Passing Constructor Arguments#

Some integrators take additional parameters. Pass them via linear_integrator_kw or rotation_integrator_kw:

system = jdem.System.create(
    state.shape,
    linear_integrator_type="langevin",
    rotation_integrator_type="",
    linear_integrator_kw={"gamma": 0.5, "temperature": 0.1, "k_B": 1.0},
)
print("Langevin gamma:", system.linear_integrator.gamma)
Langevin gamma: 0.5

Minimizers#

Minimizers in JaxDEM are standard optax optimizers that descend the potential energy landscape. You configure them by passing the constructor function (such as jaxdem.fire, jaxdem.damped_newtonian, or standard optax optimizers like optax.adam) to minimizer, along with any keyword arguments in minimizer_kw.

Inside System.create, the optimizer is constructed and wrapped in a custom wrapper (CustomGradientTransformation) that keeps track of the constructor function and arguments for serialization.

For checkpoint serialization, JaxDEM saves the import path of the constructor function (e.g. "jaxdem.minimizers.fire" or "optax.adam") and the dictionary of keyword parameters. Upon restoration, it resolves and calls the function to recreate the optimizer. Note that the constructor function must be defined in an importable module (not in __main__) to be restorable.

Note

Using Composite Optimizers (e.g., `optax.chain`)

The same can be achieved using a simple function. However, if you want to use a composite optimizer like optax.chain, you cannot pass it directly as an instantiated object because the checkpoint writer does not support arbitrary nested object serialization.

Instead, define a simple wrapper function that constructs the chain. The reason this function must reside in a separate importable module (rather than your main script or __main__) is so that the serialization checkpoint writer can correctly save its import path and restore the minimizer upon loading.

# In an importable module, e.g., my_optimizers.py
import optax

def my_chained_optimizer(learning_rate=1e-3, max_grad_norm=1.0):
    return optax.chain(
        optax.clip_by_global_norm(max_grad_norm),
        optax.adam(learning_rate)
    )

# Then pass it to the system creation:
system = jdem.System.create(
    ...,
    minimizer=my_optimizers.my_chained_optimizer,
    minimizer_kw={"learning_rate": 1e-4, "max_grad_norm": 0.5}
)
system = jdem.System.create(
    state.shape,
    minimizer=jdem.fire,
    minimizer_kw={"dt": 1e-2},
)
print("Minimizer:", system.minimizer.type_name)
Minimizer: fire

The minimize() Routine#

JaxDEM provides a convenience method minimize() that runs a while_loop until the potential energy converges or a maximum step count is reached.

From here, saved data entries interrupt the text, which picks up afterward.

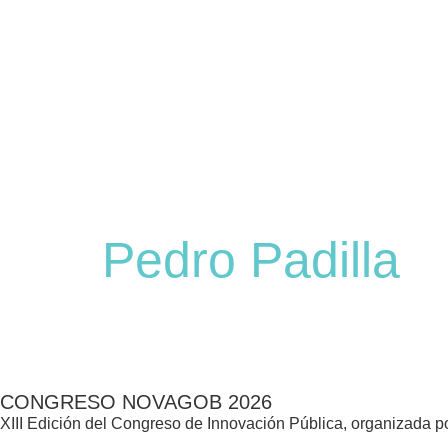
Pedro Padilla
CONGRESO NOVAGOB 2026
XIII Edición del Congreso de Innovación Pública, organizada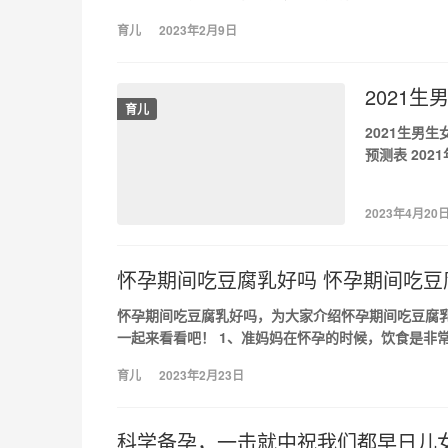
育儿
2023年2月9日
2021
育儿
2021生男生
预测表 20
年蛇年…
2023年4月20
怀孕期间吃豆腐乳好吗 怀孕期间吃豆
怀孕期间吃豆腐乳好吗，为大家介绍怀孕期间吃豆腐
一起来看看吧！ 1、准妈妈在怀孕的时候，饮食是非常
育儿
2023年2月23日
科学备孕，一击就中祝我们都早日儿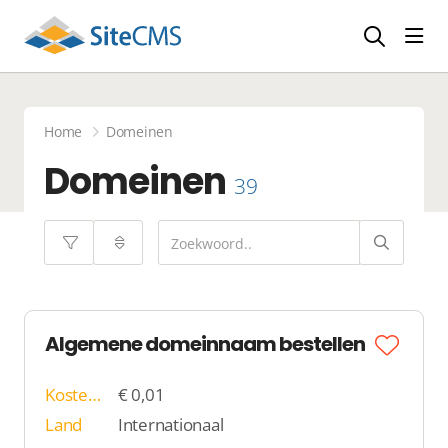
head
Home
Domeinen
Domeinen
39
Algemene domeinnaam bestellen
Kosten p/j
€ 0,01
Land
Internationaal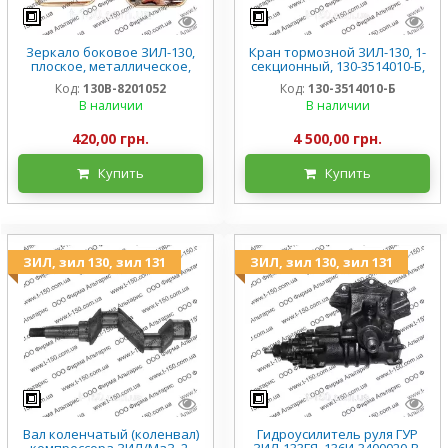
Зеркало боковое ЗИЛ-130,
Кран тормозной ЗИЛ-130, 1-
плоское, металлическое,
секционный, 130-3514010-Б,
130В-8201052
СССР
Код:
130В-8201052
Код:
130-3514010-Б
В наличии
В наличии
420,00 грн.
4 500,00 грн.
Купить
Купить
ЗИЛ, зил 130, зил 131
ЗИЛ, зил 130, зил 131
Вал коленчатый (коленвал)
Гидроусилитель руля ГУР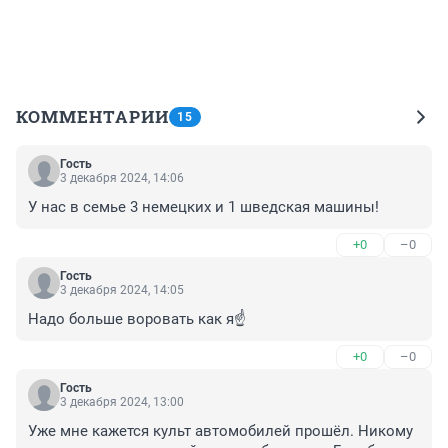
КОММЕНТАРИИ
15
Гость
3 декабря 2024, 14:06
У нас в семье 3 немецких и 1 шведская машины!
+0
–0
Гость
3 декабря 2024, 14:05
Надо больше воровать как я☝️
+0
–0
Гость
3 декабря 2024, 13:00
Уже мне кажется культ автомобилей прошёл. Никому 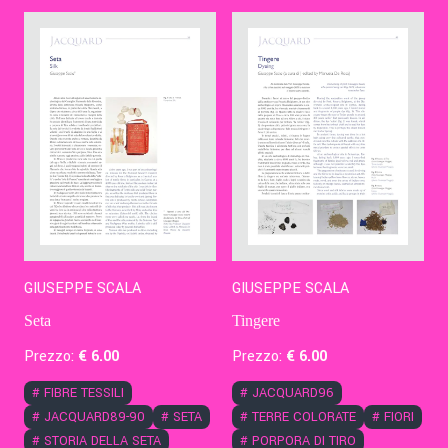
Contatti
Eng
GIUSEPPE SCALA
GIUSEPPE SCALA
Seta
Tingere
Prezzo:
€
6
.00
Prezzo:
€
6
.00
#
FIBRE TESSILI
#
JACQUARD96
#
JACQUARD89-90
#
SETA
#
TERRE COLORATE
#
FIORI
#
STORIA DELLA SETA
#
PORPORA DI TIRO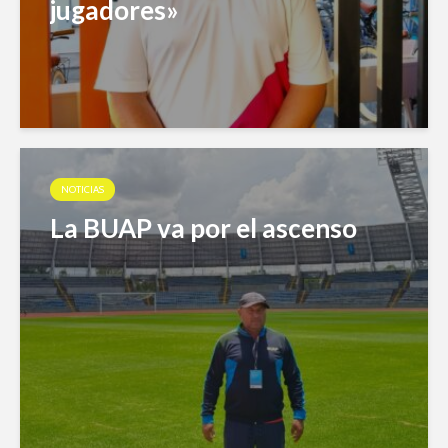
jugadores»
NOTICIAS
La BUAP va por el ascenso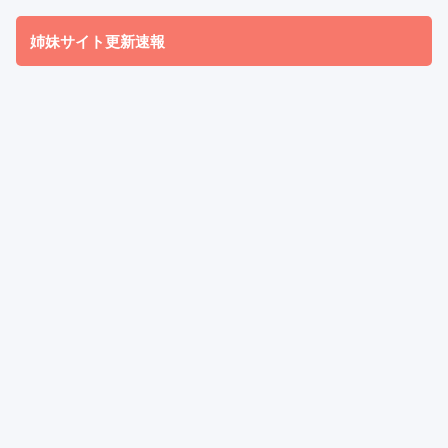
姉妹サイト更新速報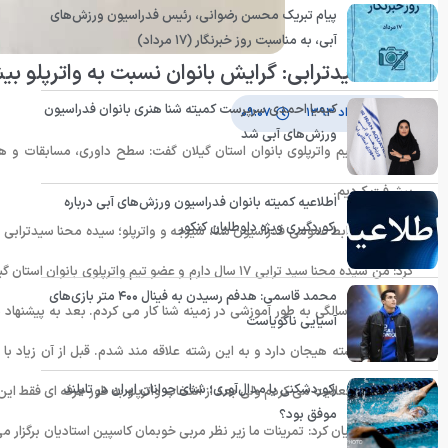
پیام تبریک محسن رضوانی، رئیس فدراسیون ورزش‌های
آبی، به مناسبت روز خبرنگار (۱۷ مرداد)
محنا سیدترابی: گرایش بانوان نسبت به واترپلو ب
کیمیا احمدی سرپرست کمیته شنا هنری بانوان فدراسیون
۲۷ مرداد ۱۳۹۳
۰۹:۰۷
ورزش‌های آبی شد
دروازه بان تیم واترپلوی بانوان استان گیلان گفت: سطح داوری، مسابقات و
پیشرفت کردیم.
اطلاعیه کمیته بانوان فدراسیون ورزش‌های آبی درباره
رکوردگیری ویژه داوطلبان کنکور
به گزارش روابط عمومی فدراسیون شنا، شیرجه و واترپلو؛ سیده محنا سیدترابی درواز
محمد قاسمی: هدفم رسیدن به فینال ۴۰۰ متر بازی‌های
از سن شش سالگی به طور آموزشی در زمینه شنا کار می کردم. بعد به پیشنهاد یک
آسیایی ناگویاست
چقدر این رشته هیجان دارد و به این رشته علاقه مند شدم. قبل از آن زیاد با رشت
رکوردشکنی یا مدال‌آوری؛ شنای جوانان ایران در تایلند
اسکیت هم فعالیت می کردم ولی بعد از انتخاب واترپلو به طور حرفه ای فقط این 
موفق بود؟
او در ادامه بیان کرد: تمرینات ما زیر نظر مربی خوبمان کاسپین استادیان برگزار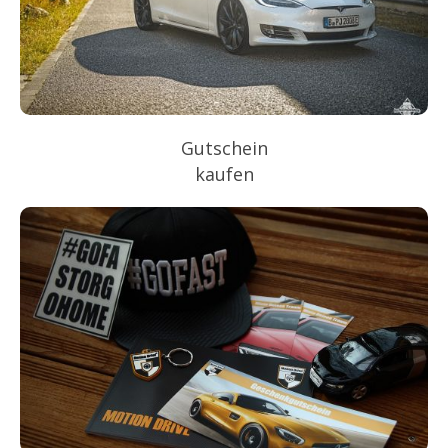
Gutschein
kaufen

state = jdem.State.create(
    pos=jnp.array([[0.0, 0.0], [1.5, 0.0]]),
    rad=jnp.array([1.0, 1.0]),
)
system = jdem.System.create(
    state.shape,
    minimizer=jdem.fire,
    minimizer_kw={"dt": 1e-2},
)

state, system, steps, pe = system.minimize(
    state, system, max_steps=500, pe_tol=1e-12, pe_diff_tol=1e-12
)
print(f"Converged in {steps} steps, PE = {pe:.6e}")
Converged in 1 steps, PE = 0.000000e+00

The Integration Loop#

For reference, the full per-step sequence executed by step() is:

  1. apply() — enforce boundary conditions

  2. step_before_force()

  3. step_before_force()

  4. Collider + force manager — compute forces and torques

  5. step_after_force()

  6. step_after_force()

The step_before_force() / step_after_force() split lets multi-stage schemes (such as Velocity Verlet) position their updates around the force evaluation correctly.

Fixed Particles#

Particles with state.fixed = True are immobile: the integrator multiplies velocity updates by (1 - fixed) so their velocity stays constant. See The Simulation State for how to set this field.